- [Goal of the exercise]: Report back every line of the entries that contains "ankle", exactly as written.

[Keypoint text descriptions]
=-=-=
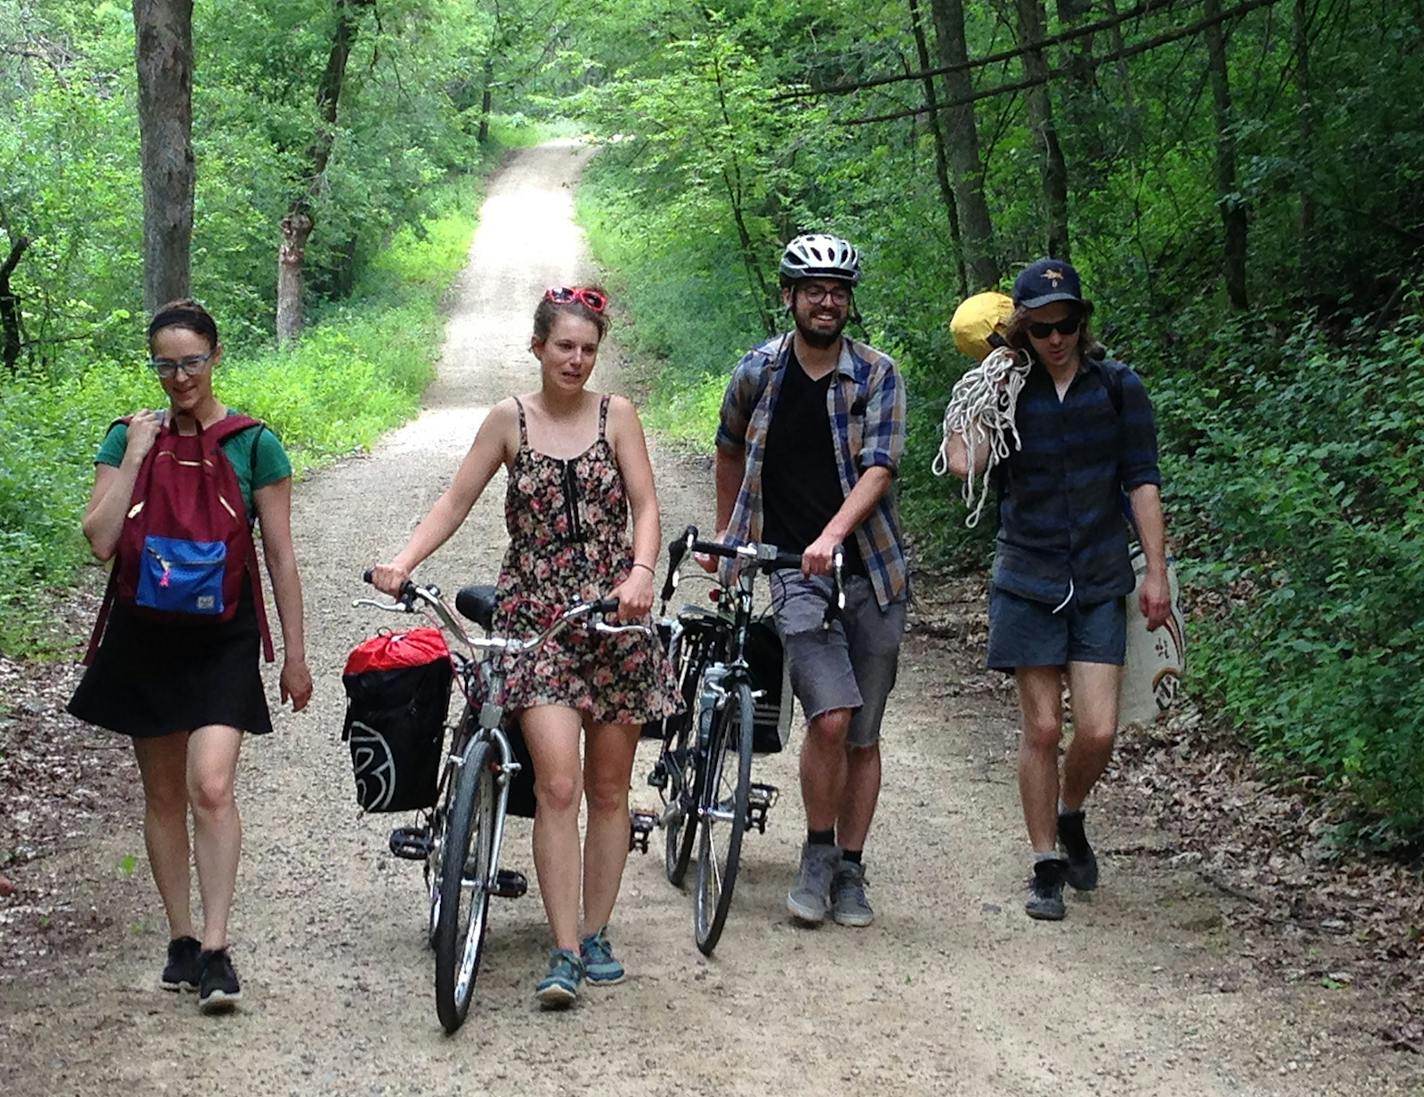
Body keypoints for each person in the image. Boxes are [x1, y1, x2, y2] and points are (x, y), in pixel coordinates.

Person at [370, 286, 678, 1008]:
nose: (576, 359)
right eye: (564, 345)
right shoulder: (509, 420)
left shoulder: (618, 416)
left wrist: (640, 571)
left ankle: (596, 931)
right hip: (538, 617)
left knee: (608, 791)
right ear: (538, 346)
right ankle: (564, 948)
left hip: (614, 617)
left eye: (588, 348)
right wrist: (403, 561)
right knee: (558, 784)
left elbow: (646, 506)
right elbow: (455, 500)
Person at [68, 298, 313, 1011]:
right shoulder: (125, 437)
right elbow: (101, 539)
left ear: (215, 356)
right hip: (146, 633)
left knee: (211, 785)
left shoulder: (253, 443)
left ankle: (215, 946)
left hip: (223, 636)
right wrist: (137, 453)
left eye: (192, 361)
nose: (179, 377)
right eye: (166, 364)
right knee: (164, 794)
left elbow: (281, 554)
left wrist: (295, 654)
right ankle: (179, 940)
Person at [943, 259, 1170, 920]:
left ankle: (1071, 813)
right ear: (1021, 330)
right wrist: (982, 390)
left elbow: (1143, 481)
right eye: (1040, 329)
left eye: (1066, 324)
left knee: (1096, 730)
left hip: (1099, 575)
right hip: (1026, 574)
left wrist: (1156, 571)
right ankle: (1045, 862)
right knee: (1042, 726)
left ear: (1082, 320)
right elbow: (964, 463)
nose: (1056, 339)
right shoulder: (1007, 389)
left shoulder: (1119, 387)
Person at [711, 233, 908, 929]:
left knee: (863, 730)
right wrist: (731, 536)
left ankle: (852, 867)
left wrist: (835, 533)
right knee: (829, 715)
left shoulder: (878, 375)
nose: (827, 301)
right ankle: (818, 852)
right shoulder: (759, 371)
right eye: (813, 289)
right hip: (792, 569)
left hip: (872, 567)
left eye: (838, 290)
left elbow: (880, 468)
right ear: (789, 296)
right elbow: (729, 447)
=-=-=
- [Response to this task]:
left ankle: (596, 931)
right ankle: (564, 948)
left ankle: (215, 946)
right ankle: (179, 940)
left ankle: (1071, 813)
right ankle: (1045, 862)
left ankle: (852, 867)
right ankle: (818, 852)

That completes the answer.